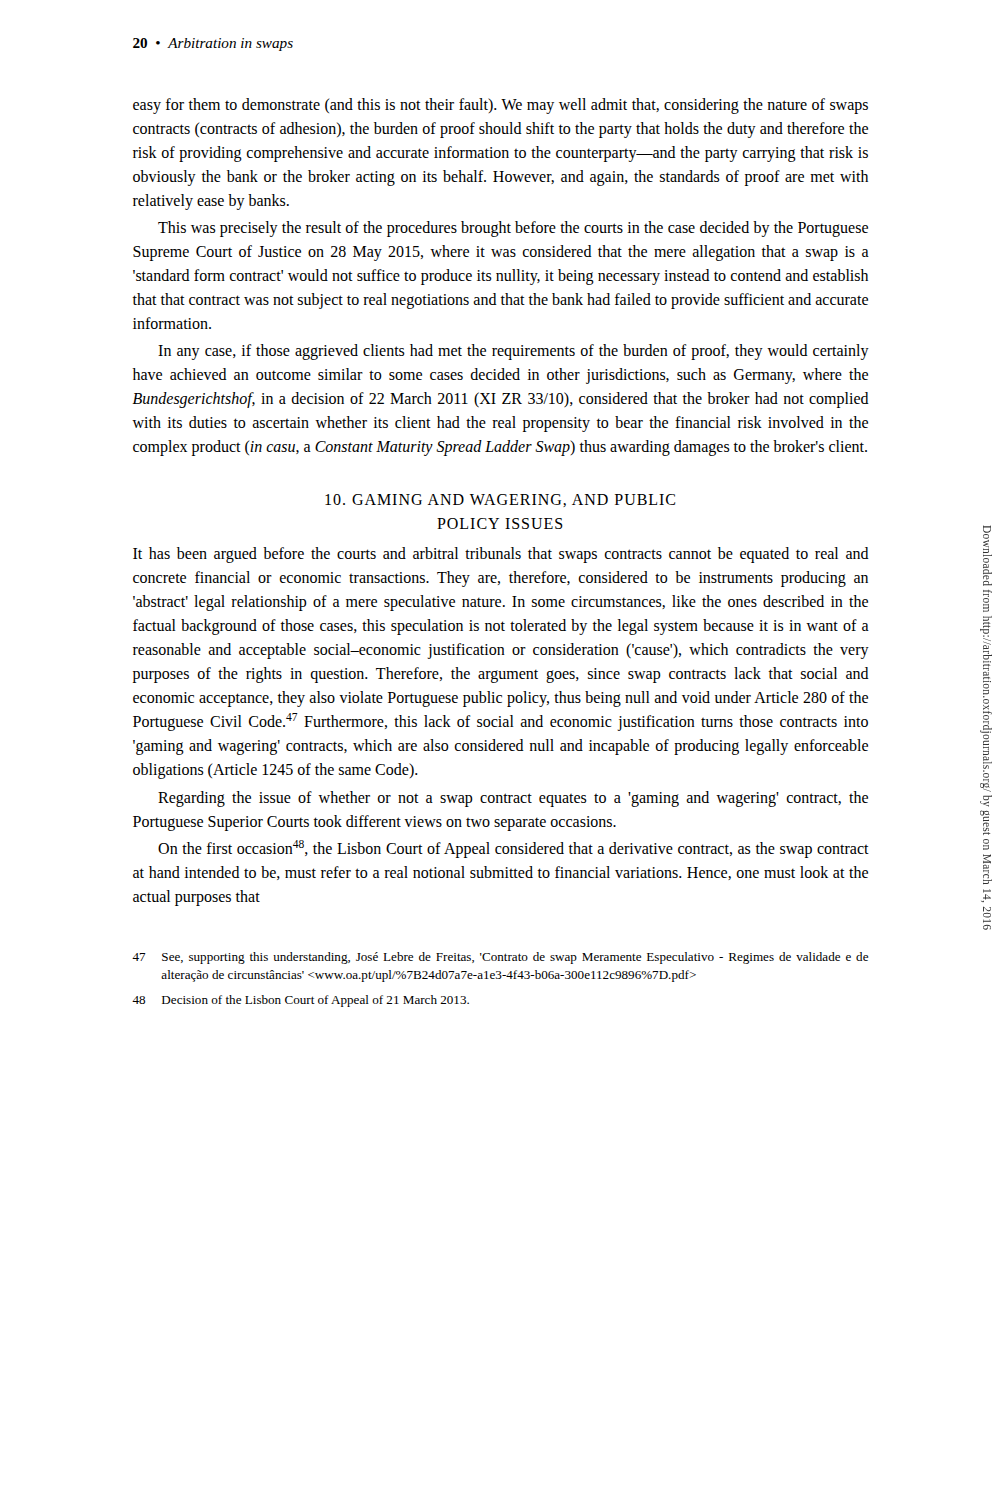20 • Arbitration in swaps
Downloaded from http://arbitration.oxfordjournals.org/ by guest on March 14, 2016
easy for them to demonstrate (and this is not their fault). We may well admit that, considering the nature of swaps contracts (contracts of adhesion), the burden of proof should shift to the party that holds the duty and therefore the risk of providing comprehensive and accurate information to the counterparty—and the party carrying that risk is obviously the bank or the broker acting on its behalf. However, and again, the standards of proof are met with relatively ease by banks.
This was precisely the result of the procedures brought before the courts in the case decided by the Portuguese Supreme Court of Justice on 28 May 2015, where it was considered that the mere allegation that a swap is a 'standard form contract' would not suffice to produce its nullity, it being necessary instead to contend and establish that that contract was not subject to real negotiations and that the bank had failed to provide sufficient and accurate information.
In any case, if those aggrieved clients had met the requirements of the burden of proof, they would certainly have achieved an outcome similar to some cases decided in other jurisdictions, such as Germany, where the Bundesgerichtshof, in a decision of 22 March 2011 (XI ZR 33/10), considered that the broker had not complied with its duties to ascertain whether its client had the real propensity to bear the financial risk involved in the complex product (in casu, a Constant Maturity Spread Ladder Swap) thus awarding damages to the broker's client.
10. Gaming and wagering, and public
policy issues
It has been argued before the courts and arbitral tribunals that swaps contracts cannot be equated to real and concrete financial or economic transactions. They are, therefore, considered to be instruments producing an 'abstract' legal relationship of a mere speculative nature. In some circumstances, like the ones described in the factual background of those cases, this speculation is not tolerated by the legal system because it is in want of a reasonable and acceptable social–economic justification or consideration ('cause'), which contradicts the very purposes of the rights in question. Therefore, the argument goes, since swap contracts lack that social and economic acceptance, they also violate Portuguese public policy, thus being null and void under Article 280 of the Portuguese Civil Code.47 Furthermore, this lack of social and economic justification turns those contracts into 'gaming and wagering' contracts, which are also considered null and incapable of producing legally enforceable obligations (Article 1245 of the same Code).
Regarding the issue of whether or not a swap contract equates to a 'gaming and wagering' contract, the Portuguese Superior Courts took different views on two separate occasions.
On the first occasion48, the Lisbon Court of Appeal considered that a derivative contract, as the swap contract at hand intended to be, must refer to a real notional submitted to financial variations. Hence, one must look at the actual purposes that
47 See, supporting this understanding, José Lebre de Freitas, 'Contrato de swap Meramente Especulativo - Regimes de validade e de alteração de circunstâncias' <www.oa.pt/upl/%7B24d07a7e-a1e3-4f43-b06a-300e112c9896%7D.pdf>
48 Decision of the Lisbon Court of Appeal of 21 March 2013.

────────────────────

**Problem to solve**. Return exactly what appears from the opening line of the material through the line with "Downloaded from http://arbitration.oxfordjournals.org/", apart from the pictures.

**Response below**.
20 • Arbitration in swaps
Downloaded from http://arbitration.oxfordjournals.org/ by guest on March 14, 2016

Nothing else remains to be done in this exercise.